Unless you’re fully confident in your hose’s safety, spray the stored water somewhere other than on your food garden. The alarming levels of chemicals found in the study came from water that sat in the hose for a few days. Don’t let children play in water that has been stored in any kind of non-food-safe plastic. Lead, BPA, and phthalates are all especially dangerous to young developing bodies and brains.

Never drink from your hose.

Remember, even if your hose is new, there is no regulatory oversight of its manufacturing. Product testing showed all kinds of unexpected chemicals, including flame retardants and heavy metals like cadmium, in hoses made from recycled materials. The recycled plastic may have been originally used for a variety of purposes requiring such additives. Until your hose is required to conform to drinking water standards, what comes out of it should not be considered drinking water, even for pets.

Eartheasy is now stocking 100% drinking water safe hoses. ‘Click here’ to buy.

Test your soil.

Find out if your yard or garden contains elevated levels of lead resulting from old lead paint, environmental factors, or unhealthy hoses. If you have children playing in your yard even occasionally, this is a must. While you’re at it, it can be very informative to get an overall soil profile, including basic nutrients and pH for maximizing your gardens potential.

Test your hose water.

Use a simple drinking water test to find out what your hose is leaching. To get the full picture, test the water in your hose after it has sat in the sun for three days.

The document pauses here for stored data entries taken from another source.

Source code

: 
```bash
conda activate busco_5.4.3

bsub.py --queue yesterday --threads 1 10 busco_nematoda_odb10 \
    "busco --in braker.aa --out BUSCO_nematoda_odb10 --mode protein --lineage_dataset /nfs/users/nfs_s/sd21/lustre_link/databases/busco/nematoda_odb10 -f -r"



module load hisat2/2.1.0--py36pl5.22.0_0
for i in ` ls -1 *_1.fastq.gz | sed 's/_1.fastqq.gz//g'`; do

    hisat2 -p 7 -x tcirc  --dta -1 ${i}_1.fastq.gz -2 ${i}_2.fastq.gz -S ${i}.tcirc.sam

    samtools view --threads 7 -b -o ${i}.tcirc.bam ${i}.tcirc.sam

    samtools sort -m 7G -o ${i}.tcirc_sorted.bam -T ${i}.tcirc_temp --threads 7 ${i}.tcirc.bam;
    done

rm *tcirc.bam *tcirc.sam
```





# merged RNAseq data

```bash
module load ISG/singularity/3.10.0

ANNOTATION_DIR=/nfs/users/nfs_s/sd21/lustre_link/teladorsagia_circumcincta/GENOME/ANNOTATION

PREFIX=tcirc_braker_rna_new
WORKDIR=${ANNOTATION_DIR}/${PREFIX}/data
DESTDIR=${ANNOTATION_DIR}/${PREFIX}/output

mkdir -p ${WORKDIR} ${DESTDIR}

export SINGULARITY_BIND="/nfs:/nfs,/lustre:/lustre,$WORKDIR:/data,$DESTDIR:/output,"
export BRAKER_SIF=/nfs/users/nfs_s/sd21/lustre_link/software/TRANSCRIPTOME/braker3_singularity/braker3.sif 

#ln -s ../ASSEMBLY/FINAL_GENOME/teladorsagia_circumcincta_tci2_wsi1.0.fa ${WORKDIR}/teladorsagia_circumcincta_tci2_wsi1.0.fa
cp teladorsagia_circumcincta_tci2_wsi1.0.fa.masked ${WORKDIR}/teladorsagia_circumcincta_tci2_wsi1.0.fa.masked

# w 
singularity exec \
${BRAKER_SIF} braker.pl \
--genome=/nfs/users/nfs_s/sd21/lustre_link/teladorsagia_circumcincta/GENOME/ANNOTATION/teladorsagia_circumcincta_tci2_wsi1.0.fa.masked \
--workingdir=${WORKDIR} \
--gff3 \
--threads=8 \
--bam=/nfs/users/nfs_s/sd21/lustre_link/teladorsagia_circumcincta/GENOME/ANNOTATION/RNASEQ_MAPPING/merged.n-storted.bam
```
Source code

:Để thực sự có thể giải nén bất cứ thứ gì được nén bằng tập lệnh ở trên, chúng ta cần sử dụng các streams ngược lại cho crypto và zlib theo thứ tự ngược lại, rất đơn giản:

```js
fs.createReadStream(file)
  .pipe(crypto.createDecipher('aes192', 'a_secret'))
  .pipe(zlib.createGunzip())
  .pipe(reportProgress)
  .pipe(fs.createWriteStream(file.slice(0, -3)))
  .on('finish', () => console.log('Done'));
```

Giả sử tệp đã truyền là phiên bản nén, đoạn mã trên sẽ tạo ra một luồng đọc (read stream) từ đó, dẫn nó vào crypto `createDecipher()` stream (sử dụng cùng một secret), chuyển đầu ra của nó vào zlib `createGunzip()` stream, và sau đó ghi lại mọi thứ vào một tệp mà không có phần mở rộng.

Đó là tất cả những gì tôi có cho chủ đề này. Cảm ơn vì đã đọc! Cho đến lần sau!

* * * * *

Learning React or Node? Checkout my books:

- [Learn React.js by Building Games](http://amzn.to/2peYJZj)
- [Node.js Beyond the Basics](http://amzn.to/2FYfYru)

New hoses and fittings also help eliminate water-wasting leaks.

New hoses and fittings also help eliminate water-wasting leaks.

If you do discover lead in your soil from an old hose, old paint, or industrial pollution, the good news is that lead is not readily taken up by fruiting plants such as tomatoes and squash. Leafy greens like lettuce are more likely to absorb a little lead, so if you grow lots of greens, you might want to import some clean topsoil and put it in a raised bed. If your garden does have some lead, make sure you scrub or peel your root vegetables well to avoid eating the contaminated soil. Though less thoroughly researched, it appears that BPA and phthalates may act similarly to lead: they concentrate in leafy greens more than fruiting vegetables or seeds.

The Ecology Center’s study found the same worrying toxins in garden gloves, kneepads, and tools. These chemicals can be absorbed through the skin, and some of us spend a lot of time in our gardens.

If you’re reading this, you’ve probably already taken steps to detoxify your home environment and grocery list. Many of us never questioned the innocent-looking hoses and garden implements we grew up with, though they have changed subtly over the years, as “advances” in technology allowed phthalates to improve the products’ plasticity.

Summer in America means kids laughing and leaping through the hose’s spray. Peaceful mornings in the garden, watching the tomatoes redden while we shower the squash and bean plants. Luckily, a bad hose doesn’t have to poison these pleasures; there are enough other reasons to lose sleep. Buy a new hose, made of natural rubber or polyurethane, and store it in the shade. As chemical hazards go, a toxic garden hose is an easy fix.